Interpreters are in the bargaining unit. The staffing at the nature centres bears a marked similarity to the staffing at the conservation areas. Similarly the role played by the Interpreters respecting the hiring, wage level, discipline and discharge of staff is not unlike the role exercised by the Area Superintendent. There has never been any question as to the appropriateness of including Interpreters in the bargaining unit.
Management has expressly reserved to itself the right to argue that it requires the exclusion of the highest ranking employee at a location outside of the head office. The evidence respecting the Interpreter serves to place that argument in prospective [sic] and assist the union in its attempt to demonstrate that no legitimate employer interests are jeopardized by including in the unit the highest ranking employee in the conservation areas. In this sense the "Interpreter" evidence relates directly to the duties and responsibilities of the Area Superintendents and how the Board ought to interpret the evidence relating to that category.
It would be appreciated if this matter could be determined following a short hearing so that, if the Board agrees that the evidence is relevant, it can be obtained and placed before the Board along with the balance of the examiner's report.

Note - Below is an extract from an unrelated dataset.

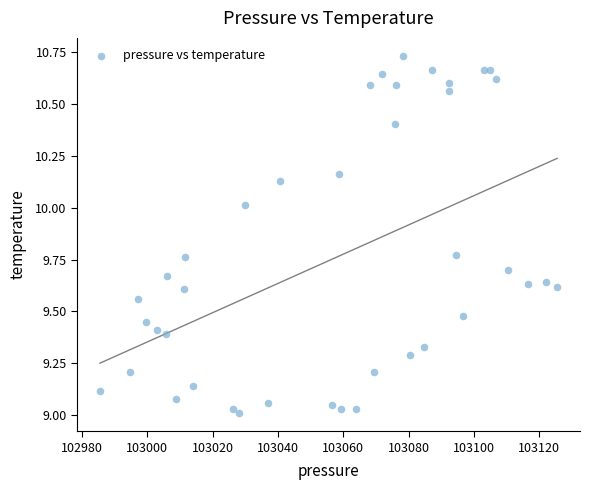

What is the range of Y values (max minus min)?

1.7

Counsel for the respondent responded to these submissions by letter dated October 15, 1987. He disavows the argument attributed to the respondent in the third numbered paragraph of the above-quoted letter and argues that the evidence sought to be adduced is "irrelevant to the question of whether Area Superintendents exercise managerial functions pursuant [sic] to section 1(3)(b) of the Act." He asks that the applicant's request be denied without a hearing.
The premise of the applicant's request appears to be that all evidence arguably relevant
to the questions which the Board is to address under clause 1(3)(b) must necessarily be within the scope of the inquiry which the officer has been directed to conduct. That is not necessarily so. The officer's inquiry is concerned with the duties and responsibilities actually exercised by the particular persons named. The officer is to collect evidence with respect to what those duties and responsibilities were at the relevant time. The duties and responsibilities of their subordinates and superiors may come into the picture in order to understand what the duties and responsibilities of the disputed individuals actually were. It is not suggested that the Interpreters are either subordinate or superior to the disputed individuals. It is apparent that the evidence which applicant's counsel seeks to introduce is evidence about what the Interpreters' duties and responsibilities actually were at the relevant time, not additional evidence about what the Area Superintendents' duties and responsibilities actually were at that time. Thus, this evidence is not contextual in the same way that evidence of subordinates and superiors might be.
Counsel for the respondent challenges the proposition that evidence about the duties and responsibilities associated with other arguably borderline positions can have any relevance in a determination under clause 1(3)(b). We think that is open to argument, and we do not propose to settle that argument without giving counsel an oral hearing. What is not open to argument, however, is whether such evidence was within the scope of the inquiry which the officer was directed to undertake. What counsel for the applicant is really asking, therefore, is that the scope of the officer's inquiry be enlarged so as to include the duties and responsibilities of some or all of the Interpreters.
Having regard to the stage of the proceedings at which this request was made, we are of the view that it should not be the subject of a hearing until the officer's report on the 3 individuals examined to date has been completed and circulated.